Could you copy every line of the data that contains the word "reset"?

========

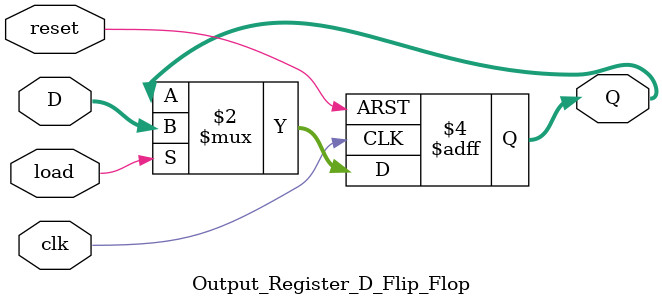
<source format=v>
module Output_Register_D_Flip_Flop(clk, reset, load, D, Q);
	input clk, reset, load;
	input [37 : 0]D;
	output reg [37 : 0]Q;

always @(posedge clk, posedge reset)begin
   if(reset)
      Q <= 0;
   else begin
      if(load)
         Q <= D;
   end
end

endmodule

</source>
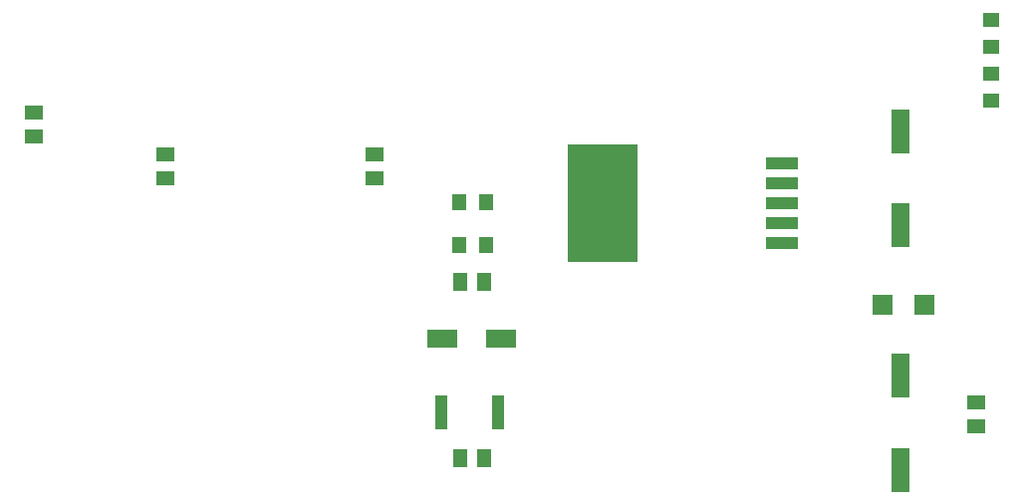
<source format=gtp>
G04 Layer_Color=8421504*
%FSLAX44Y44*%
%MOMM*%
G71*
G01*
G75*
%ADD10R,1.7780X1.7780*%
%ADD11R,1.5000X3.7500*%
%ADD12R,1.2700X1.6002*%
%ADD13R,1.6002X1.2700*%
%ADD14R,2.5000X1.5000*%
%ADD15R,1.0000X3.0000*%
%ADD16R,2.7500X1.0700*%
%ADD17R,6.0000X10.0000*%
%ADD18R,1.3970X1.2700*%
%ADD19R,1.2700X1.3970*%
D10*
X-152440Y220000D02*
D03*
X-188000D02*
D03*
D11*
X-172000Y160000D02*
D03*
Y80000D02*
D03*
Y288000D02*
D03*
Y368000D02*
D03*
D12*
X-546160Y90000D02*
D03*
X-525840D02*
D03*
X-525840Y240000D02*
D03*
X-546160D02*
D03*
D13*
X-619000Y348320D02*
D03*
Y328000D02*
D03*
X-797000Y348160D02*
D03*
Y327840D02*
D03*
X-108000Y137000D02*
D03*
Y116680D02*
D03*
X-909000Y384000D02*
D03*
Y363680D02*
D03*
D14*
X-512000Y192000D02*
D03*
X-562000D02*
D03*
D15*
X-514000Y129000D02*
D03*
X-563000D02*
D03*
D16*
X-272746Y273000D02*
D03*
Y290000D02*
D03*
Y307000D02*
D03*
Y324000D02*
D03*
Y341000D02*
D03*
D17*
X-425891Y307000D02*
D03*
D18*
X-95000Y394140D02*
D03*
Y417000D02*
D03*
Y462860D02*
D03*
Y440000D02*
D03*
D19*
X-524570Y308000D02*
D03*
X-547430D02*
D03*
Y271000D02*
D03*
X-524570D02*
D03*
M02*

</source>
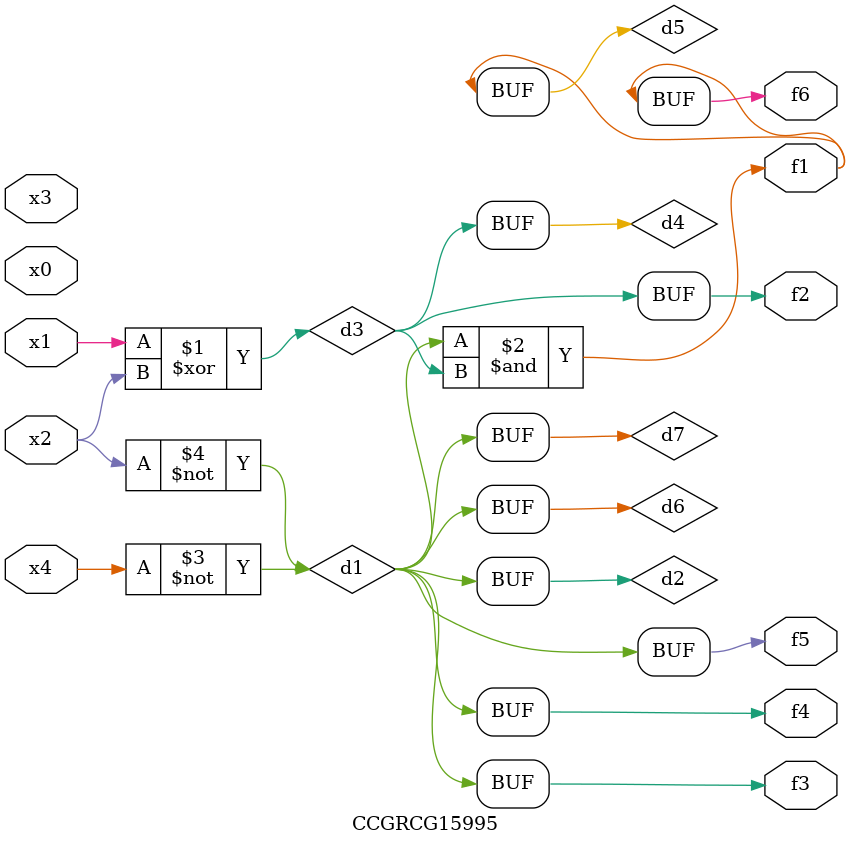
<source format=v>
module CCGRCG15995(
	input x0, x1, x2, x3, x4,
	output f1, f2, f3, f4, f5, f6
);

	wire d1, d2, d3, d4, d5, d6, d7;

	not (d1, x4);
	not (d2, x2);
	xor (d3, x1, x2);
	buf (d4, d3);
	and (d5, d1, d3);
	buf (d6, d1, d2);
	buf (d7, d2);
	assign f1 = d5;
	assign f2 = d4;
	assign f3 = d7;
	assign f4 = d7;
	assign f5 = d7;
	assign f6 = d5;
endmodule

</source>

========

Task answer:
module Output_Register_D_Flip_Flop(clk, reset, load, D, Q);
	input clk, reset, load;
always @(posedge clk, posedge reset)begin
   if(reset)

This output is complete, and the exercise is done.